### [EXERCISE]
For every line in the records below that contains the word "tracecompass", add one to a count, and report only that count.

### [PROVIDED DATA]
◇ ◇ ◇ ◇ ◇
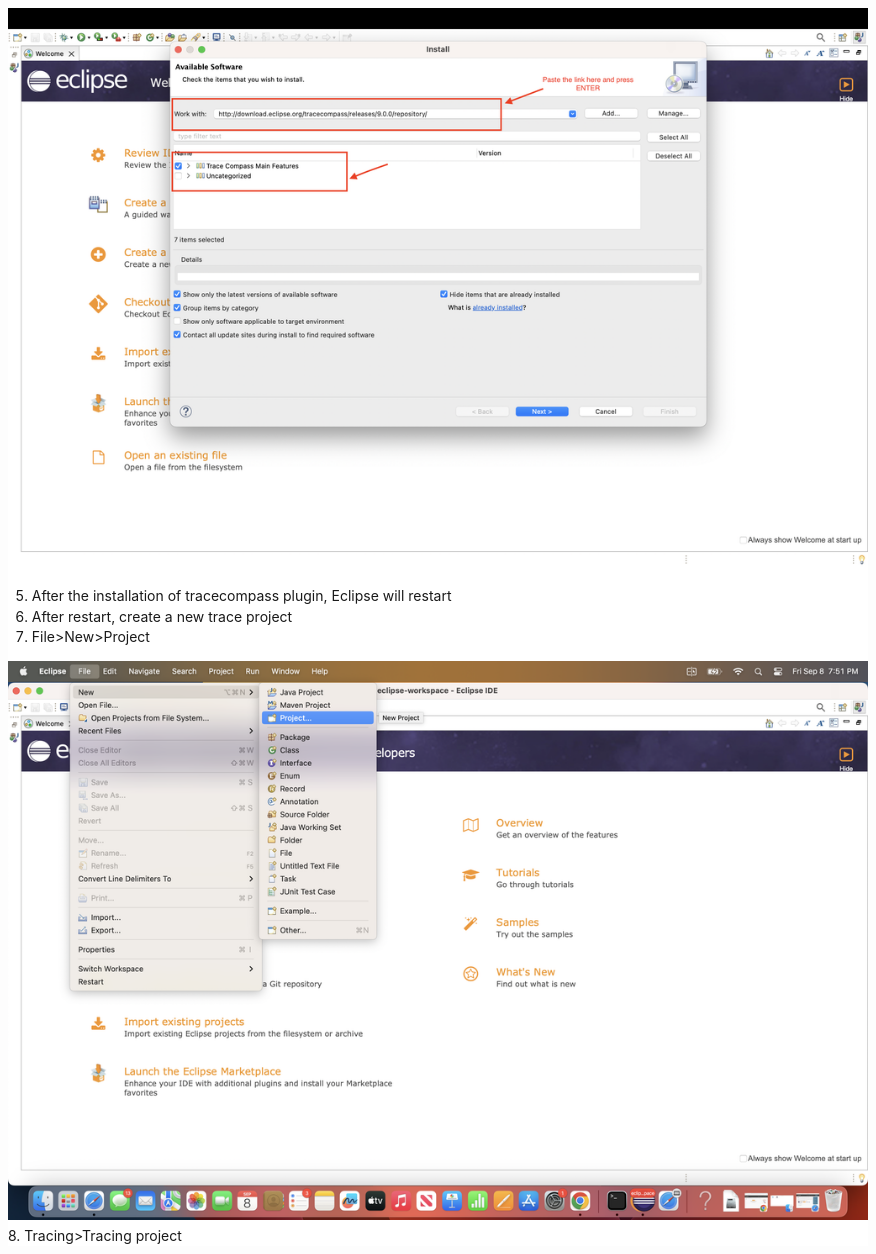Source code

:    <img width="1470" alt="Screenshot 2023-09-08 at 7 46 16 PM" src="https://github.com/passlab/pema/blob/main/experiment/tracecompass/getStarted/images/installnewsoft.png">

5. After the installation of tracecompass plugin, Eclipse will restart
6. After restart, create a new trace project
7. File>New>Project
<img width="1470" alt="Screenshot 2023-09-08 at 7 51 41 PM" src="https://github.com/passlab/pema/blob/main/experiment/tracecompass/getStarted/images/newproj.png">
8. Tracing>Tracing project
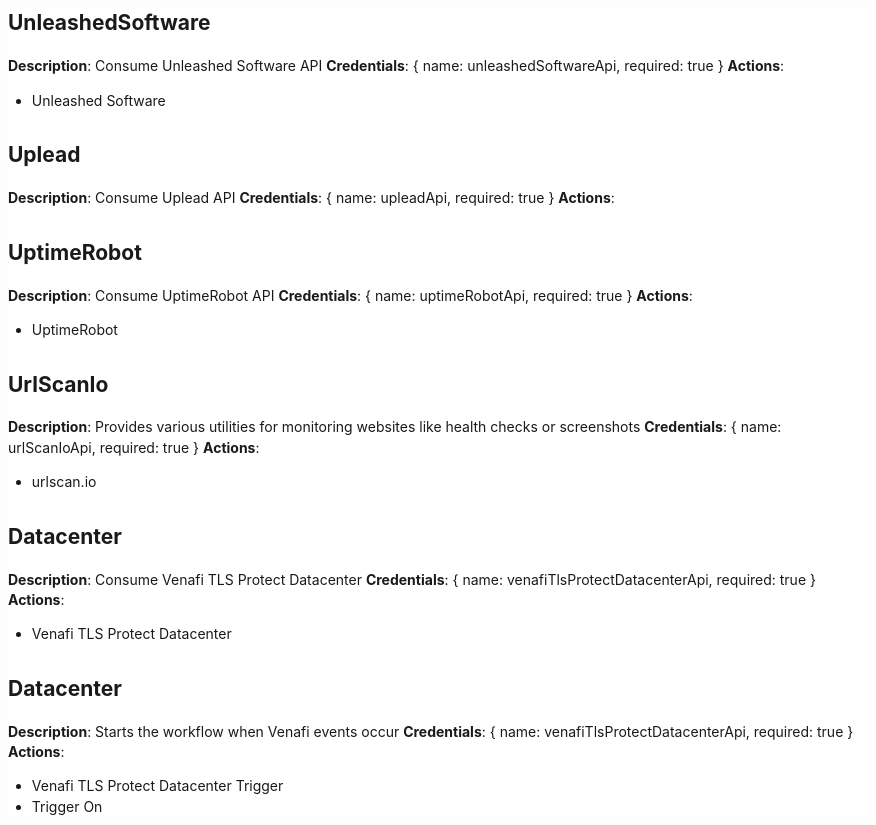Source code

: ## UnleashedSoftware
**Description**: Consume Unleashed Software API
**Credentials**: {
          name: unleashedSoftwareApi, required: true
        }
**Actions**:
- Unleashed Software

## Uplead
**Description**: Consume Uplead API
**Credentials**: {
          name: upleadApi, required: true
        }
**Actions**:


## UptimeRobot
**Description**: Consume UptimeRobot API
**Credentials**: {
          name: uptimeRobotApi, required: true
        }
**Actions**:
- UptimeRobot

## UrlScanIo
**Description**: Provides various utilities for monitoring websites like health checks or screenshots
**Credentials**: {
          name: urlScanIoApi, required: true
        }
**Actions**:
- urlscan.io

## Datacenter
**Description**: Consume Venafi TLS Protect Datacenter
**Credentials**: {
          name: venafiTlsProtectDatacenterApi, required: true
        }
**Actions**:
- Venafi TLS Protect Datacenter

## Datacenter
**Description**: Starts the workflow when Venafi events occur
**Credentials**: {
          name: venafiTlsProtectDatacenterApi, required: true
        }
**Actions**:
- Venafi TLS Protect Datacenter Trigger
- Trigger On
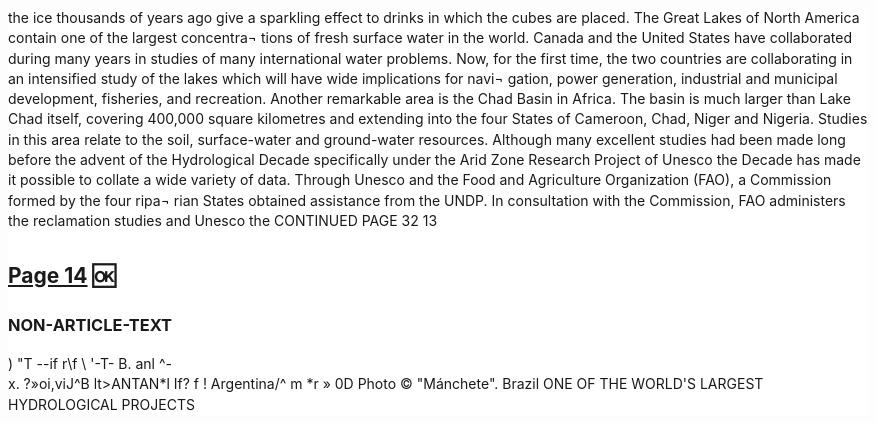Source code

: the ice thousands of years ago give a sparkling effect to drinks
in which the cubes are placed.
The Great Lakes of North America
contain one of the largest concentra¬
tions of fresh surface water in the
world. Canada and the United States
have collaborated during many years
in studies of many international water
problems. Now, for the first time, the
two countries are collaborating in an
intensified study of the lakes which
will have wide implications for navi¬
gation, power generation, industrial
and municipal development, fisheries,
and recreation.
Another remarkable area is the
Chad Basin in Africa. The basin is
much larger than Lake Chad itself,
covering 400,000 square kilometres
and extending into the four States of
Cameroon, Chad, Niger and Nigeria.
Studies in this area relate to the
soil, surface-water and ground-water
resources.
Although many excellent studies had
been made long before the advent of
the Hydrological Decade specifically
under the Arid Zone Research Project
of Unesco the Decade has made it
possible to collate a wide variety of
data.
Through Unesco and the Food and
Agriculture Organization (FAO), a
Commission formed by the four ripa¬
rian States obtained assistance from
the UNDP. In consultation with the
Commission, FAO administers the
reclamation studies and Unesco the
CONTINUED PAGE 32
13
## [Page 14](https://demo.humlab.umu.se/courier/056857engo.pdf#page=14) 🆗
### NON-ARTICLE-TEXT
) "T --if
r\f
\ '-T\-
B. anl ^-\
x. ?»oi,viJ^B lt>ANTAN*l
If?
f ! Argentina/^
m *r
» 0D
Photo © "Mánchete". Brazil
ONE
OF THE WORLD'S
LARGEST
HYDROLOGICAL
PROJECTS
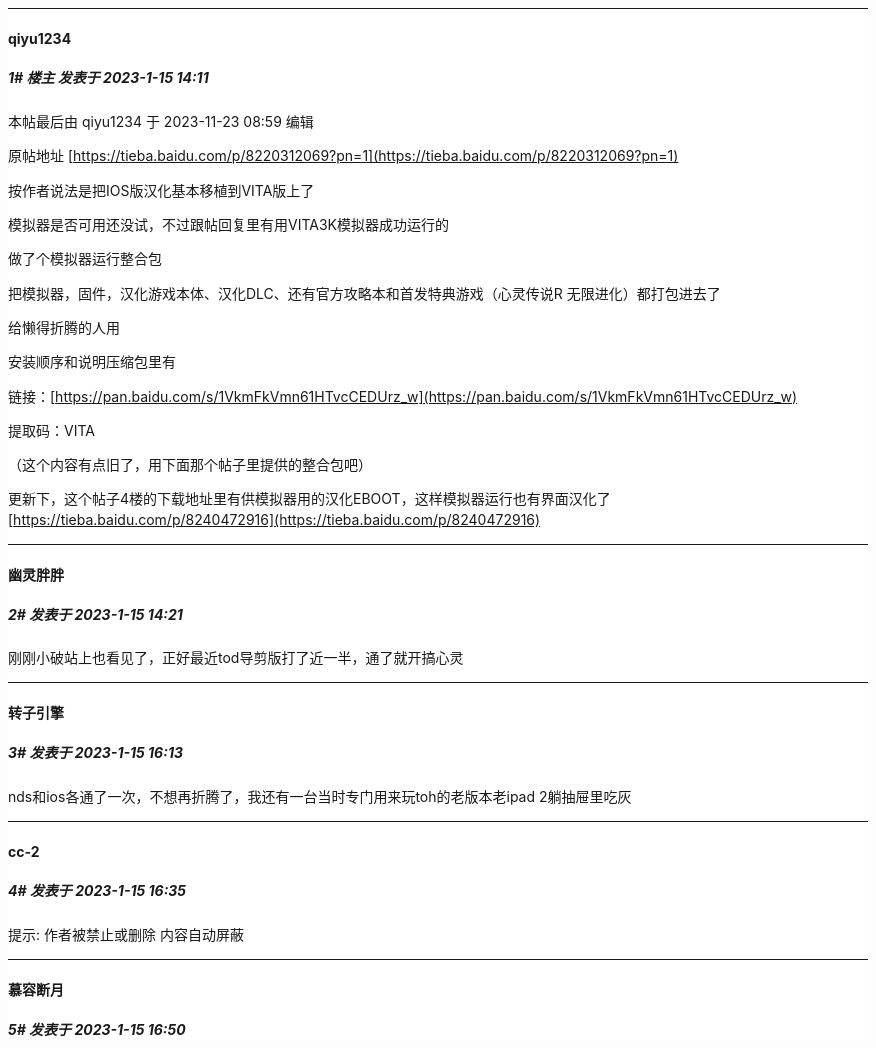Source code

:﻿
*****

####  qiyu1234  
##### 1#       楼主       发表于 2023-1-15 14:11

 本帖最后由 qiyu1234 于 2023-11-23 08:59 编辑 

原帖地址
[https://tieba.baidu.com/p/8220312069?pn=1](https://tieba.baidu.com/p/8220312069?pn=1)

按作者说法是把IOS版汉化基本移植到VITA版上了

模拟器是否可用还没试，不过跟帖回复里有用VITA3K模拟器成功运行的

做了个模拟器运行整合包

把模拟器，固件，汉化游戏本体、汉化DLC、还有官方攻略本和首发特典游戏（心灵传说R 无限进化）都打包进去了

给懒得折腾的人用

安装顺序和说明压缩包里有

链接：[https://pan.baidu.com/s/1VkmFkVmn61HTvcCEDUrz_w](https://pan.baidu.com/s/1VkmFkVmn61HTvcCEDUrz_w) 

提取码：VITA 

（这个内容有点旧了，用下面那个帖子里提供的整合包吧）

更新下，这个帖子4楼的下载地址里有供模拟器用的汉化EBOOT，这样模拟器运行也有界面汉化了
[https://tieba.baidu.com/p/8240472916](https://tieba.baidu.com/p/8240472916)

*****

####  幽灵胖胖  
##### 2#       发表于 2023-1-15 14:21

刚刚小破站上也看见了，正好最近tod导剪版打了近一半，通了就开搞心灵

*****

####  转子引擎  
##### 3#       发表于 2023-1-15 16:13

nds和ios各通了一次，不想再折腾了，我还有一台当时专门用来玩toh的老版本老ipad 2躺抽屉里吃灰

*****

####  cc-2  
##### 4#       发表于 2023-1-15 16:35

提示: 作者被禁止或删除 内容自动屏蔽

*****

####  慕容断月  
##### 5#       发表于 2023-1-15 16:50
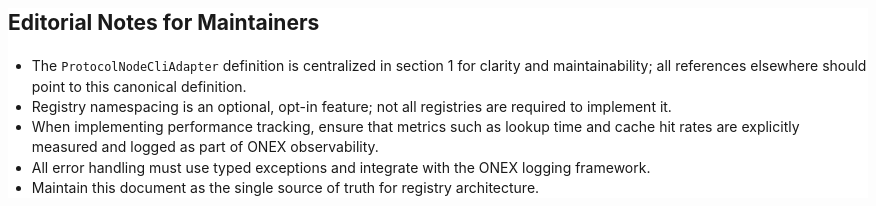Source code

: 
## Editorial Notes for Maintainers
* The `ProtocolNodeCliAdapter` definition is centralized in section 1 for clarity and maintainability; all references elsewhere should point to this canonical definition.
* Registry namespacing is an optional, opt-in feature; not all registries are required to implement it.
* When implementing performance tracking, ensure that metrics such as lookup time and cache hit rates are explicitly measured and logged as part of ONEX observability.
* All error handling must use typed exceptions and integrate with the ONEX logging framework.
* Maintain this document as the single source of truth for registry architecture.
◇ ◇ ◇ ◇ ◇
### [RESULT]
3